What a load of b*ll*cks

Young men are being bullied into examining themselves for testicular cancer. It’s not very dignified, says Brendan O’Neill, and may do more harm than good

Young men are being bullied into examining themselves for testicular cancer. It’s not very dignified, says Brendan O’Neill, and may do more harm than good

Why is New Britain so obsessed with its young men’s testicles? If, like me, you are aged between 15 and 34 you will almost certainly have been advised by a doctor or a magazine feature or a glossy poster in a GP’s waiting room to test yourself regularly for signs of testicular cancer (or the Big TC for short).
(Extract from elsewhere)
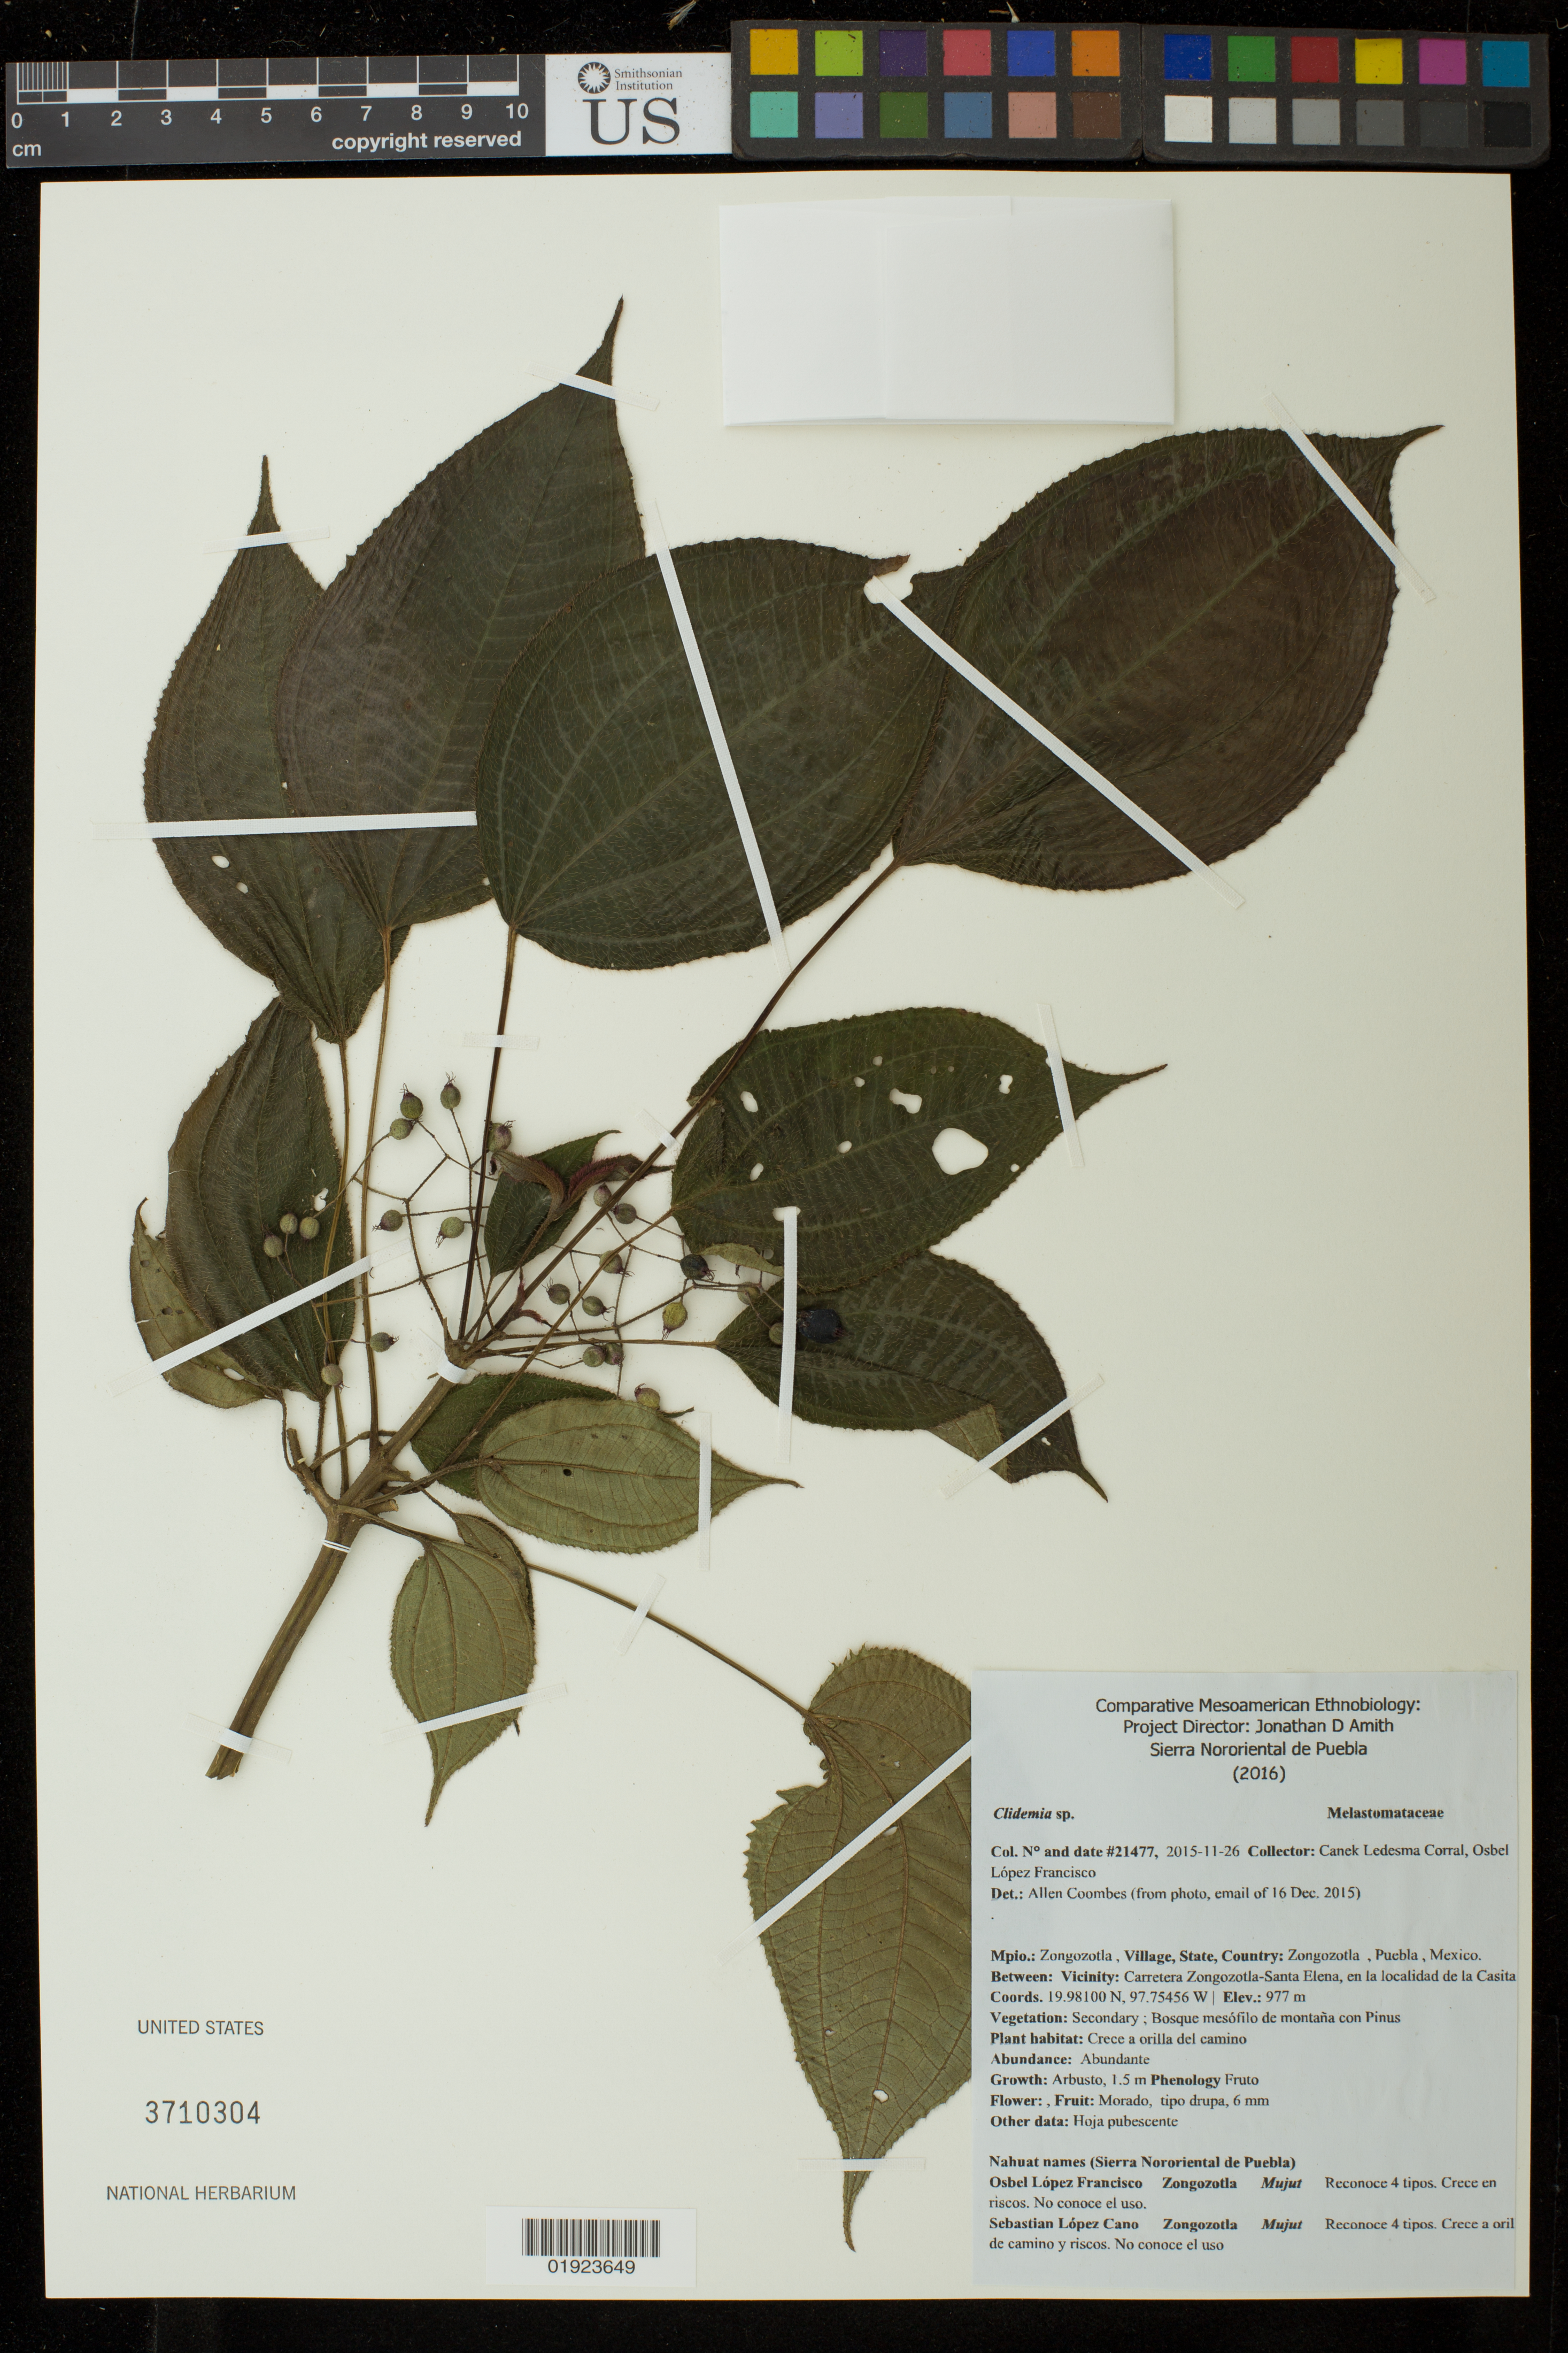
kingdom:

Health authorities and cancer charities are spending millions of pounds on ‘raising awareness’ of this disease, in order to keep us blokes on full alert for anything abnormal in the underwear department. They want us to subscribe to a regime of TSE, testicular self-examination, where you examine yourself once a month for lumps or bumps. And only 100 per cent compliance with TSE will do; there was much tut-tutting among the health apparatchiks at the end of May when a survey conducted by Macmillan Cancer Relief found that 50 per cent of young men never test themselves.

I had the opposite reaction — I couldn’t believe that the other 50 per cent of young men were testing themselves. TSE, you see, is an utter waste of time as a disease detector; its real aim is to turn young men into quivering, apologetic, health-obsessed wrecks. It’s a regime to which young men everywhere should just say no — or bollocks.

TSE must be carried out once a month. Apparently it is best done after a bath or a shower, when the skin of the scrotum is relaxed. You hold the scrotum in the palm of your hand and roll each testicle between your thumb and forefingers, feeling for lumps or swellings.